The support for absolute monarch King Mswati III’s repressive and undemocratic regime is dwindling, said Mario Masuku, who pointed to the campaign for boycotting elections led by PUDEMO as one of the ways to reveal the lack of support for Swaziland’s absolute monarchy amongst the population.

“The national elections in Swaziland are not free and fair,” Mario Masuku said. “We have therefore decided not to participate in them, but to instead educate civic society and individuals on what democratic and non-democratic elections are and on the fundamental rights of the population.”

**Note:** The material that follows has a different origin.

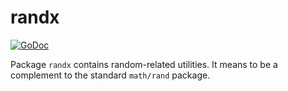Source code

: # randx

[![GoDoc](https://godoc.org/github.com/icza/gox/mathx/randx?status.svg)](https://godoc.org/github.com/icza/gox/mathx/randx)

Package `randx` contains random-related utilities.
It means to be a complement to the standard `math/rand` package.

The registering process for Swaziland’s general elections in September are underway and there is immense pressure on those eligible to vote to register. People have been offered bribes to register twice according to the Elections and Boundaries Commission, cabinet ministers and the sole mobile phone company in Swaziland, MTN,  which has Swaziland’s absolute monarch as a major shareholder, is giving presents to those who register, and many people who fail to register are threatened with eviction by their local chief.

Nevertheless, only half of the electorate are expected to register and even less to actually come out and vote on election day. Only half of the population eligible to vote did so at the last election in 2008, and the proportion of the population who vote in elections has been falling steadily since independence.

Instead of the present undemocratic and corrupt Tinkundla election system, where absolute monarch king Mswati III chooses the cabinet and Prime Minister, as well as a large proportion of the Senate, and has full control over Swaziland’s coffers and armed forces, PUDEMO are fighting for a truly democratic society for Swaziland, says Mario Masuku.

“PUDEMO envisages a united country that has a transparent, accountable, culturally vibrant and economically sustainable government, and a country where all political parties work together with civil society for a prosperous and free democratic Swaziland”, Masuku said.
“We believe that our liberation will be done by ourselves. But in order to pressurize the present undemocratic regime into a democratising process, PUDEMO and the democratic movement in Swaziland need the support of the European Union,” he insisted.

“The EU has a role to play in insuring that all partnership agreements between Swaziland and the EU are respected, such as the Cotonou agreement. And we are also calling on the EU to observe the elections now, not in September, because pressure is being put on people now, the rights of the people are being violated now”.

Asked what he believed the time-frame is for the democratisation of Swaziland, Masuku said he was cautiously optimistic. “I believe we will see the breakthrough in our lifetime. I and PUDEMO have laid a brick in the building of a multistory structure. Others will continue, we are all in there together.”